Cavernícola

Mi primera vez

7 febrero , 2012

 

 

Ustedes ya saben que el 8 de febrero tiendo a ponerme tierno y sensiblón. El de 2012 supone el cuarto cumpleaños de este rincón misérrimo. El éxito de esta Caverna es rotundo: en el último año ha recibido la visita de 17 filántropos o despistados cada día. A ellos quería agradecerles su bonhomía y brindarles la historia de mi primera vez con Messi.

 
 
Era la primavera de 2005 y comenzaba a entrenarse con el primer equipo. Melenudo, cheposo y con cara de recién despertado, se decía que era la repera. Pegado a la valla de hexágonos, veía competir a aquel plantel que ya volaba hacia la Champions y donde mandaban Ronaldinho, Xavi, Eto’o o Deco. Me gustaba ver los partiditos de seis contra seis en espacio reducido y con porterías normales con que Rijkaard acababa las sesiones. Los partidos tenían tres normas: máxima intensidad, duración de tres minutos y el amor era el argentino. Repetía una jugada una y otra vez. Jorquera sacaba con la mano y dejaba muerto el balón a su izquierda. Por ahí aparecía aquel demonio supersónico, que rodeaba al portero superando la persecución estéril del Gabri de turno para chutar a primer toque. En la otra portería esperaba el cañonazo un tío llamado Valdés. Gol. Gol. Gol. Gol. Infinidad de veces por entrenamiento, gol. Marcaba muchísimo más que Ronaldinho y Eto’o.
 
 
Por aquel entonces, a Messi le gustaba juguetear, sobre todo con Deco. Se pasaban el balón al primer toque sin que tocara el suelo, tac, tac, tac, tac. Deco le aplicaba entonces una medicina que para otros compañeros era letal: en lugar de dárselo franco, lo golpeaba con fuerza para que subiera 15 metros antes de caerle a Messi, que esperaba con la mirada perdida en el cielo a un metro y medio de distancia del portugués. Cuando le caía el melón, la Bestia Parda no intentaban un control, ni abandonaba el juego, como hacían otros. La devolvía a un toque con una volea aún más fuerte, que subía otros 20 metros antes de caerle, perfecta, a Deco. Éste la devolvía de igual manera. Aquella elipse infinita solía acabar con el error del portugués, que abandonaba el lugar entre oscuras murmuraciones. A Messi se le quedaba cara de interrogante, alguna vez me pareció adivinar una sonrisa.
 
 
Aún tuve un tercer momento con La Bestia Parda de cuando era rookie. Tenía que escribir un reportaje sobre Ronaldinho y pensé que, siendo su amigo, querría contarme un par de cosas.

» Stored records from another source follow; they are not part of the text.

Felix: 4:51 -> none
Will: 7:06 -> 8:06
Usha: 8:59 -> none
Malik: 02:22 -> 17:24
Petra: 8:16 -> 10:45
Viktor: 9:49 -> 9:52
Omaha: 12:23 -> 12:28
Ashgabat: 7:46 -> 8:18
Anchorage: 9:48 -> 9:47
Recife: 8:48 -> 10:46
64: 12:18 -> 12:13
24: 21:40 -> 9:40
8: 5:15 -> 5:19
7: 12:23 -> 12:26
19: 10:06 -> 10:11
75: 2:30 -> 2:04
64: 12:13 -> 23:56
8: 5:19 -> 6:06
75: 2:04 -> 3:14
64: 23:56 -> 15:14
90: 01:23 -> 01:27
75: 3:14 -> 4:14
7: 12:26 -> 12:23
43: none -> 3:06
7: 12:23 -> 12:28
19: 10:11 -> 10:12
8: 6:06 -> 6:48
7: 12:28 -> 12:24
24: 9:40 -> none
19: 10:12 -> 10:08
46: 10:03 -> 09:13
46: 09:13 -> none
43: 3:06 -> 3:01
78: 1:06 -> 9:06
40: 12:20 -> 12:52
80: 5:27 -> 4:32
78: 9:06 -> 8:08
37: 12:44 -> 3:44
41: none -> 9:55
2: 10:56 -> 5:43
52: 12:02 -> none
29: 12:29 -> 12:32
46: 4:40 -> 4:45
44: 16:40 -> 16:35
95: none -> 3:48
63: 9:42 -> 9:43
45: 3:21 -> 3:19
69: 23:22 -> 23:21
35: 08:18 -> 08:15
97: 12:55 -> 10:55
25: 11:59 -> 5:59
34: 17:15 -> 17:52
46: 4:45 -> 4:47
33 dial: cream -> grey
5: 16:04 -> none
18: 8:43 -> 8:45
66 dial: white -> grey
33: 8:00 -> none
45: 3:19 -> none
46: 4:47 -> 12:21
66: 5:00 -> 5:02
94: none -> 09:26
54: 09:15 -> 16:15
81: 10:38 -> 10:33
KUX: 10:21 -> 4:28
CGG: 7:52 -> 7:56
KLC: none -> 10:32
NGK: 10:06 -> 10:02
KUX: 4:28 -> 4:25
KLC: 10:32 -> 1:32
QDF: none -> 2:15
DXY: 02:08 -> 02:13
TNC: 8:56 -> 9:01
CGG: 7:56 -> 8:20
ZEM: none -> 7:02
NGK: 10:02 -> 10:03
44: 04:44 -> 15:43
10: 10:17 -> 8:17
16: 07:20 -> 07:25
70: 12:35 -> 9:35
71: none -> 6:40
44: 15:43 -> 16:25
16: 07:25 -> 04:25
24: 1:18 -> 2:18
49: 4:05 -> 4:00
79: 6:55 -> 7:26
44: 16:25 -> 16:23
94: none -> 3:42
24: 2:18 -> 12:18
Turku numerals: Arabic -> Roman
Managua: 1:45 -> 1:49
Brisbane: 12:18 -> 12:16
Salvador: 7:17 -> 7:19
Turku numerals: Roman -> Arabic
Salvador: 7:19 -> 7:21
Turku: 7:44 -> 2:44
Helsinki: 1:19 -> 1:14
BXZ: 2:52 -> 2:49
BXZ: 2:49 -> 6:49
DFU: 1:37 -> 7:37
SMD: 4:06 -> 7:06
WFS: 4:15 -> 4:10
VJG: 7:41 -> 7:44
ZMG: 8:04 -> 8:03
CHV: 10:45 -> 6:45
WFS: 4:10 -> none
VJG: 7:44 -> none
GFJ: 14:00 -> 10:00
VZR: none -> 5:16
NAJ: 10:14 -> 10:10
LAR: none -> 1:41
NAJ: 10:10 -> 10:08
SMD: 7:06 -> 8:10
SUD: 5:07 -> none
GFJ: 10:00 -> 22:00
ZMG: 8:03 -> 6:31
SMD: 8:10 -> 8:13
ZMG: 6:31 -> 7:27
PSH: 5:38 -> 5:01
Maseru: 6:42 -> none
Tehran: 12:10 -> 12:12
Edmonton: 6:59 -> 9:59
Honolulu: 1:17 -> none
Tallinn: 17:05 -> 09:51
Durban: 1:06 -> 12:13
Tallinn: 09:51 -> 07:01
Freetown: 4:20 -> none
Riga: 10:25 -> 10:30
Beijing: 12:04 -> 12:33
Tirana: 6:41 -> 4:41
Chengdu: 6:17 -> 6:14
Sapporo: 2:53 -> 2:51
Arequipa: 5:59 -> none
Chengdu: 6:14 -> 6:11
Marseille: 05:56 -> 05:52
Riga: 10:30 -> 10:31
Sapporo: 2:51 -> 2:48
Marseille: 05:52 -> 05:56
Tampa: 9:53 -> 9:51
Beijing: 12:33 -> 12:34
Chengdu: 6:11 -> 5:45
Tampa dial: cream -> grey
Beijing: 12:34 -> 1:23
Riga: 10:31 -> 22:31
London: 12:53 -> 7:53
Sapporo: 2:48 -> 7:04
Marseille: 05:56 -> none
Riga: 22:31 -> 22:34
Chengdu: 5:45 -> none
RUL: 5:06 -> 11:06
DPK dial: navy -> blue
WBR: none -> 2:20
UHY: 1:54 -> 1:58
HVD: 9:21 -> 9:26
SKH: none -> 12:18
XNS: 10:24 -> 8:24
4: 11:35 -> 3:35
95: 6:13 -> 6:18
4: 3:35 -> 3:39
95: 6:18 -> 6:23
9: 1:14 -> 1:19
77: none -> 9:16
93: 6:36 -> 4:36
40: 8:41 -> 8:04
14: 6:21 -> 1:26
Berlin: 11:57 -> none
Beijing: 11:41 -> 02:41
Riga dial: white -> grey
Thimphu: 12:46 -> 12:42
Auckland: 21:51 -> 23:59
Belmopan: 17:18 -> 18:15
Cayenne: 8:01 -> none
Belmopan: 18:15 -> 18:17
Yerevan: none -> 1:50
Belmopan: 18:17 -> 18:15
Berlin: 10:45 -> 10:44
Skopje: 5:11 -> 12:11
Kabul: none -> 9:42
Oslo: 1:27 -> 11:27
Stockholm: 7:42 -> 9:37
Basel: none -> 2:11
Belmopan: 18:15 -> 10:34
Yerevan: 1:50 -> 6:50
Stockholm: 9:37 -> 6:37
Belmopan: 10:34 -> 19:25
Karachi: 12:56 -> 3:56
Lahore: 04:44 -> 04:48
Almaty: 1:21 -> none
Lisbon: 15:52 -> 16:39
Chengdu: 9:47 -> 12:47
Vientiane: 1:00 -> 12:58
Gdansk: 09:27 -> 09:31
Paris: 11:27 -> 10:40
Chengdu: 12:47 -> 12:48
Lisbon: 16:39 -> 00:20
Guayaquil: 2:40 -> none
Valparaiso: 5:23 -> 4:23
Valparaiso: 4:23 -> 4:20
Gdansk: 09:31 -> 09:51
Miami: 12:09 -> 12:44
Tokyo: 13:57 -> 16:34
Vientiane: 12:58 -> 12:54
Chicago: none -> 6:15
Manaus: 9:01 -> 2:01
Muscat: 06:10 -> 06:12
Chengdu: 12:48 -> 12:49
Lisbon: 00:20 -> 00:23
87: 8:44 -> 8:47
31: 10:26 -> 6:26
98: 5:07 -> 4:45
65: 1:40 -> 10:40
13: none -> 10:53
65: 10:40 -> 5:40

Me acerqué al menudo jugador, que estaba enchandalado y hablando con un par de amigos.
-Leo, perdona, soy Albert Martín, de El Mundo -él abandonó su conversación y se giró para mirarme-. Quería preguntarte un par de cosas sobre Ronaldinho para un reportaje sobre el Balón de Oro. ¿Qué has aprendido de él como jugador? ¿Por qué dices siempre que es tu amigo?
Durante un segundo, Messi me miró a los ojos con la frialdad salvaje con que miraría años después a Van der Saar o Casillas. Tras ese breve vistazo, ni siquiera trató de marcharse: volvió a girarse, dándome la espalda, y siguió a lo suyo.
 
 
Ahí quedé yo, a dos palmos de aquel adolescente, asombrado de mi tranquilidad para asumir aquella humillación. Cuando pienso en el trabajo que me da esta locura cavernícola, y en la humilde repercusión que tiene, me gusta recordar el día en que me comí la espalda del genio. Me gusta recordar que, a pesar de mi natural retorcido, se lo perdoné sin más. Sabía lo que le hacía a Valdés y a Deco a diario. Y sabía que tendría la suerte de contar lo que se avecinaba.